• Passage to read:

January 2014
#Skin , 2589 Views
Autobiography of Black

Text: Rosalyn D’Mello
Photographs: Prarthna Singh
Illustrations: Reshidev RK

“And so it came to pass that for many years my being was defined by a word not of my choosing.”

“What is an adjective?” Anne Carson asks in Autobiography of Red, her hybrid reinterpretation of the Greek poet Stesichorus’ Tale of Geryon. “Nouns name the world. Verbs activate the names. Adjectives come from somewhere else.” Even the word adjective, the Greek epitheton, is itself an adjective that means “placed on top,” “added,” “appended,” “imported,” “foreign,” she reminds us. “These small important mechanisms are in charge of attaching everything in the world to its place in particularity. They are the latches of being.”

When I was still in my mother’s womb, she found herself interceding to the Virgin Mother. But not because I was a risk to her survival—she was 42 when she bore me, had delivered two male children less than a decade before, which was followed by two subsequent miscarriages. She was adamant. She wanted a daughter at all costs. Just not one in whom she would find shades of her own reflection; not one who would be subject to the same ignominies she had on account of her dark brown skin.

“I prayed that you wouldn’t be dark,” she told me one night when her impulse for autobiography had replaced her usual third-person bedtime stories. “And then I saw you… you were beautiful, but you were dark.”

• Records:
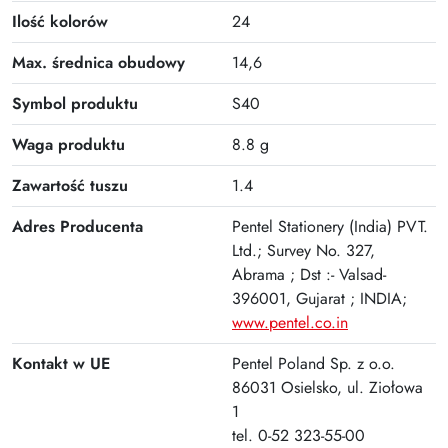
Ilość kolorów
24
Max. średnica obudowy
14,6
Symbol produktu
S40
Waga produktu
8.8 g
Zawartość tuszu
1.4
Adres Producenta
Pentel Stationery (India) PVT.
Ltd.; Survey No. 327,
Abrama ; Dst :- Valsad-
396001, Gujarat ; INDIA;
www.pentel.co.in
Kontakt w UE
Pentel Poland Sp. z o.o.
86031 Osielsko, ul. Ziołowa
1
tel. 0-52 323-55-00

• Exercise set:
1) From the essay "Autobiography of Black," reproduce word for word the part that opens with the words containing "When I was still" and closes with "dark brown skin.".
2) According to the essay "Autobiography of Black," which meanings does Anne Carson say the word "adjective" (the Greek epitheton) carries? List them all.
3) Answer these questions from the essay "Autobiography of Black":
(a) Who is credited with the photographs?
(b) Which work does Autobiography of Red reinterpret?
(c) How old was the narrator's mother when she gave birth to the narrator?

• List of solutions:
1)
When I was still in my mother’s womb, she found herself interceding to the Virgin Mother. But not because I was a risk to her survival—she was 42 when she bore me, had delivered two male children less than a decade before, which was followed by two subsequent miscarriages. She was adamant. She wanted a daughter at all costs. Just not one in whom she would find shades of her own reflection; not one who would be subject to the same ignominies she had on account of her dark brown skin.

2)
"placed on top"
"added"
"appended"
"imported"
"foreign"

3)
(a) Prarthna Singh
(b) The Greek poet Stesichorus' Tale of Geryon
(c) 42